Sangeet Bangla (Bengali: সঙ্গীত বাংলা) is a Free to Air Indian music television channel owned and managed by Media Worldwide Limited, based in Kolkata, India. The channel was the first venture of the Media Worldwide Network which now has three more music channels Music India, Sangeet Bhojpuri and Sangeet Marathi.

Sangeet Bangla is an iconic Bengali music channel that stands at an unwavering No 1 position and has been ruling the charts in the Bengali music genre since its launch. It is also the preferred choice of Bengali film industry (Tollywood as it is called) to promote their new releases.

On 15 August 2021, on account of India's 75th Independence Day, Sangeet Bangla changed its logo and graphics for the first time since its launch.

About
Sangeet Bangla keeps the audience informed about the latest happenings in Tollywood and plays viewer's choice of songs. The channel also serves as a suitable platform for the film and music industry of Bengal, acting as a perfect media partner to reach the target viewership. Top-notch packaging, high production standards and quality content have positioned the channel as the most preferred choice of the Bengali music loving audience.

Sangeet Bangla is available in most cable networks and all DTH operators across India. It is also available in USA (Dish TV & Yupp TV), and Qatar (Ooredoo).

History
Sangeet Bangla was launched on 15 April 2005 (Bengali New Year), under Sangeet Bangla Network Private Limited, incorporated in Kolkata with a purpose to showcase Bengali culture through the variety of music which it had to offer, ranging from classical to the modern.

EXERCISE TASKS:
a) Translate this sentence from the Sangeet Bangla article into Spanish: "On 15 August 2021, on account of India's 75th Independence Day, Sangeet Bangla changed its logo and graphics for the first time since its launch."
b) Shorten the paragraph of the Sangeet Bangla article that begins "Sangeet Bangla keeps the audience informed", keeping its main facts.
The data after this article has no connection to it.

AVAILABLE DATA:
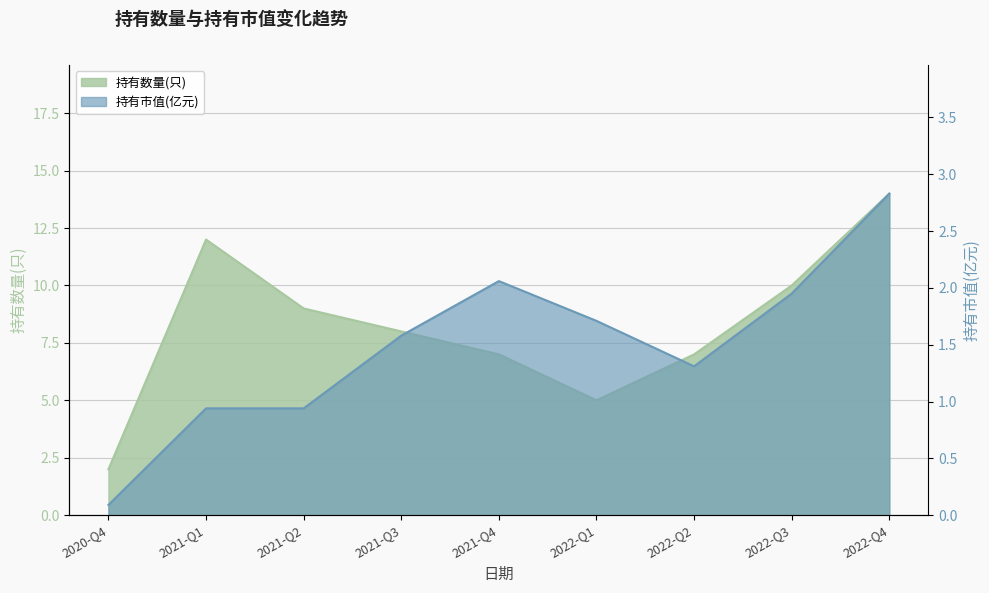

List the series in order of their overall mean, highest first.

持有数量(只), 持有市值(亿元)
...
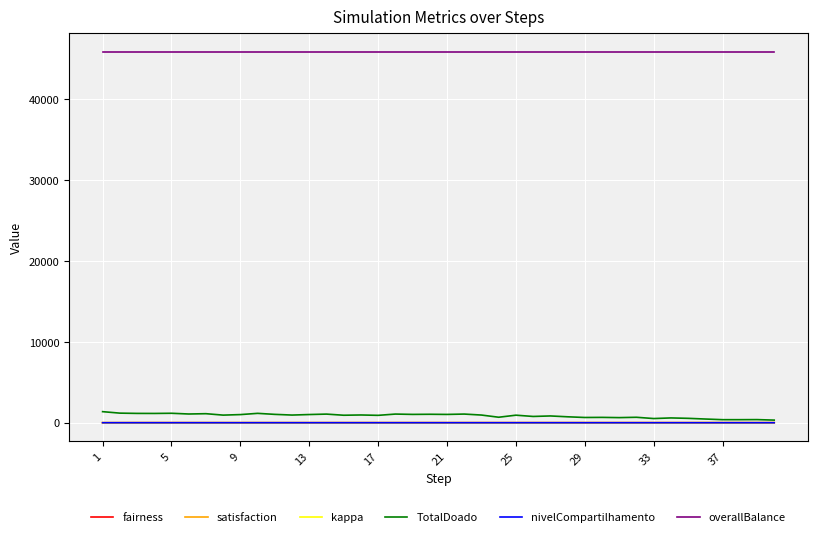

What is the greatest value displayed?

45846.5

RESPONSES TO THE TASKS:
a) El 15 de agosto de 2021, con motivo del 75.º Día de la Independencia de la India, Sangeet Bangla cambió su logotipo y sus gráficos por primera vez desde su lanzamiento.

b) Sangeet Bangla shares the latest Tollywood news and plays songs chosen by viewers. It also works as a media partner for Bengal's film and music industry, helping it reach its target viewers. Top-notch packaging, high production standards and quality content have made it the most preferred channel among Bengali music lovers.